Information supplied START

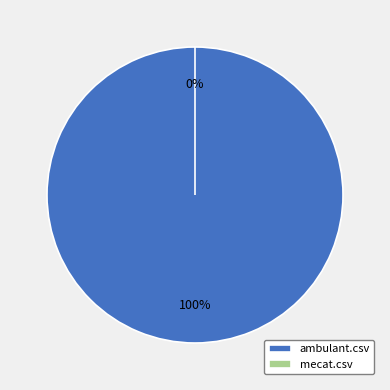

What is the total percentage of mecat.csv and ambulant.csv?

100.0%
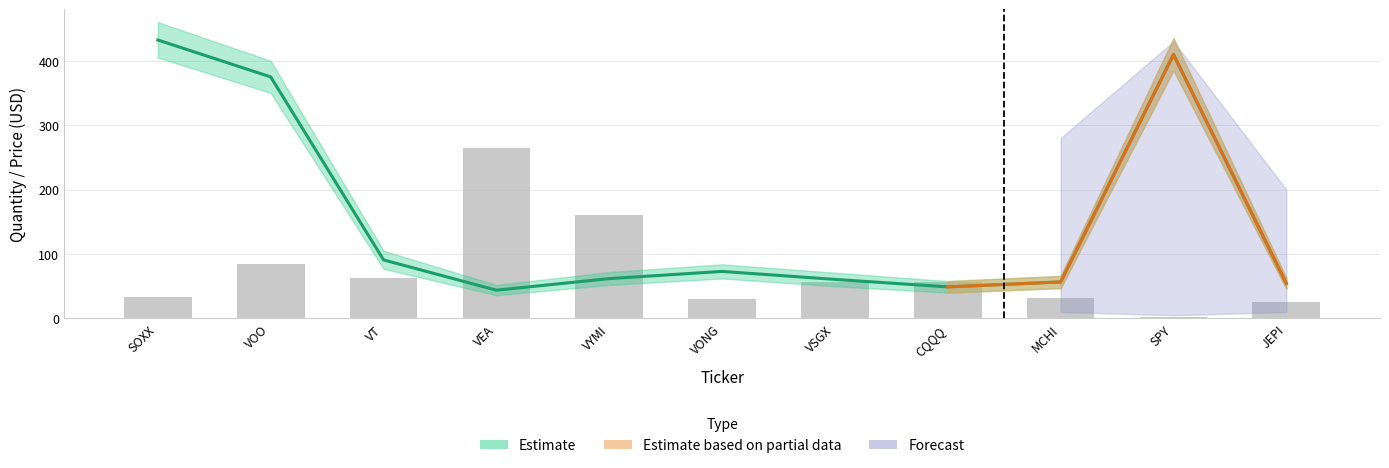

What is the spread (max minus min) of values at SOXX?

399.2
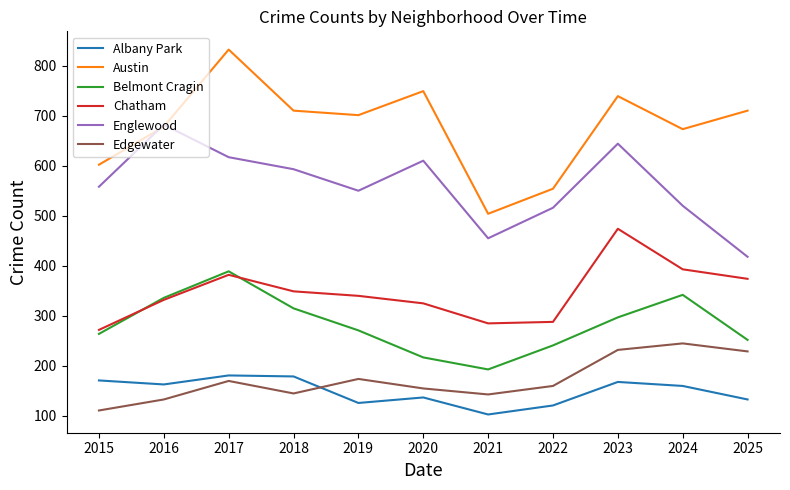

True or false: Belmont Cragin has a value of 252 at 2025.

True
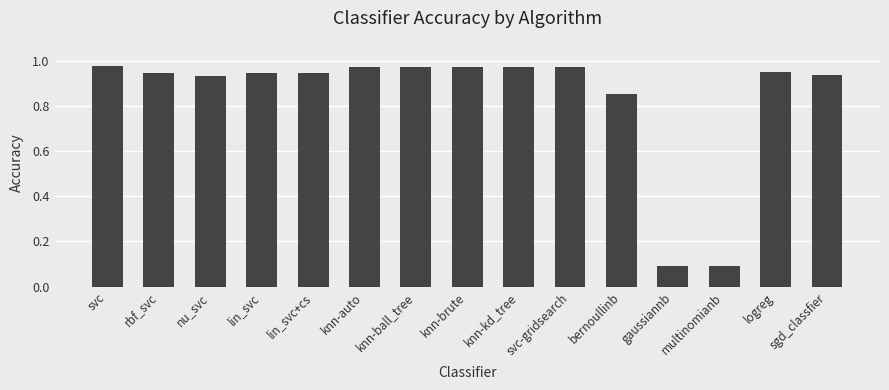

How many bars are there in total?

15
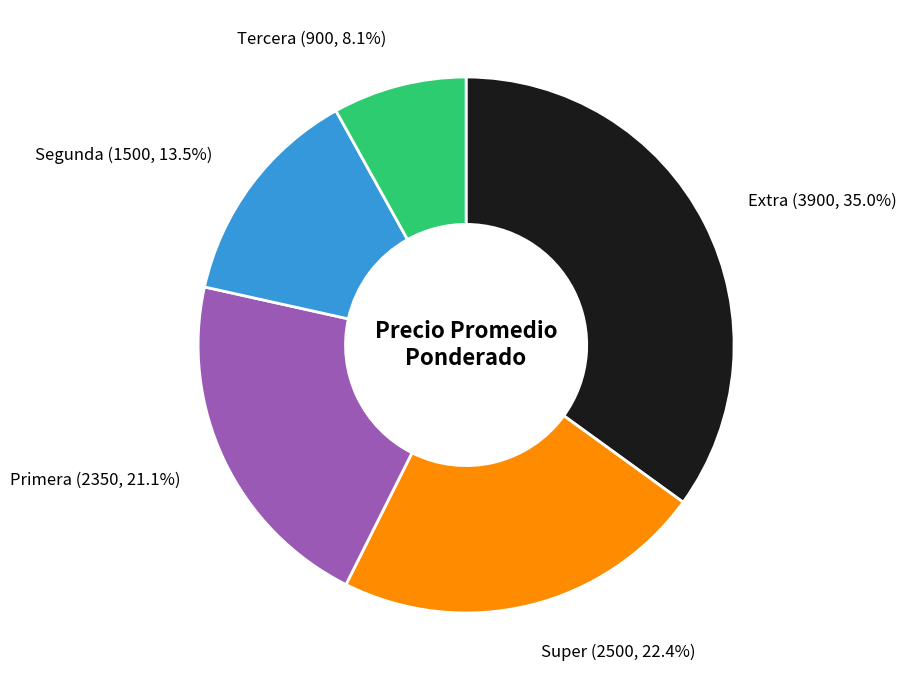

What is the ratio of the value at Extra to the value at Segunda?

2.6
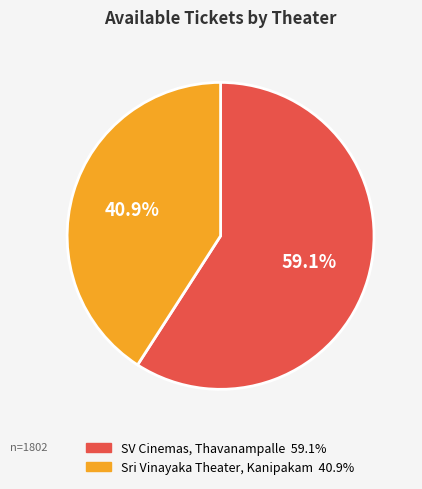

To the nearest percent, what is the difference between the largest and smallest slice percentages?

18%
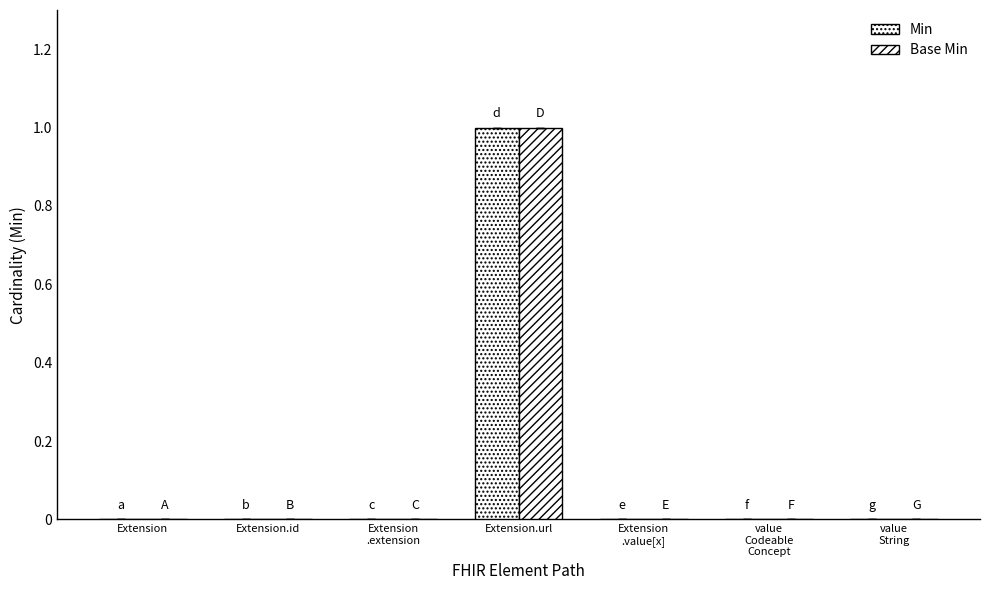

Does the chart contain stacked bars?

No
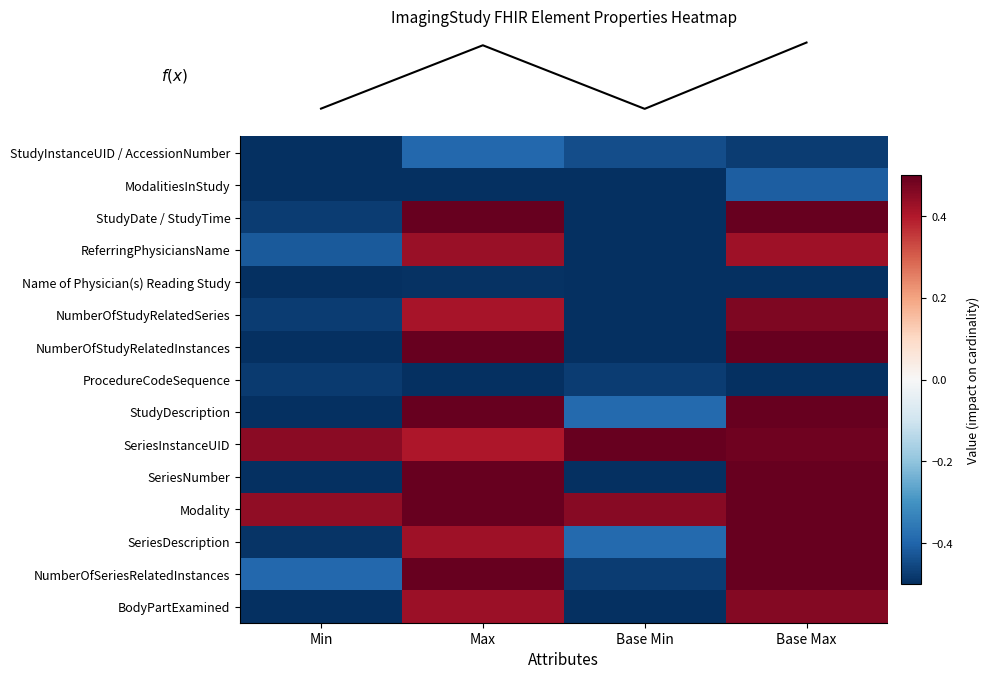

Which has a higher value, Max or Min?

Max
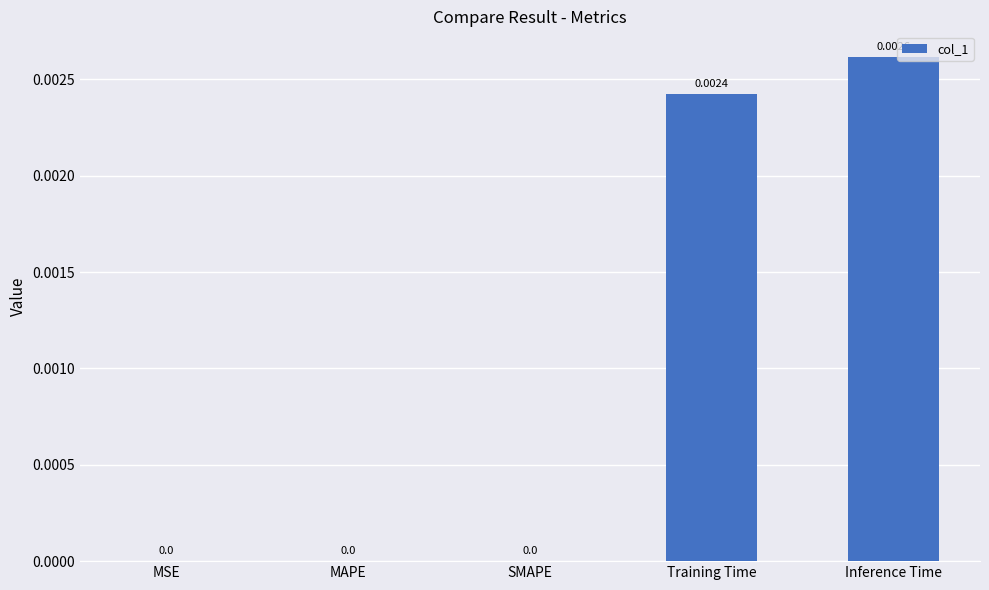

How many categories are shown in the chart?

5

Information supplied END

◆ **Prompt**:
Could you convert everything from the line containing "To the nearest" down to the end of the rows into a JSON list of strings, one string per line, skipping blank lines and leaving out the pictures?

◆ **Answer box**:
[
  "To the nearest percent, what is the difference between the largest and smallest slice percentages?",
  "18%",
  "Does the chart contain stacked bars?",
  "No",
  "Which has a higher value, Max or Min?",
  "Max",
  "How many categories are shown in the chart?",
  "5"
]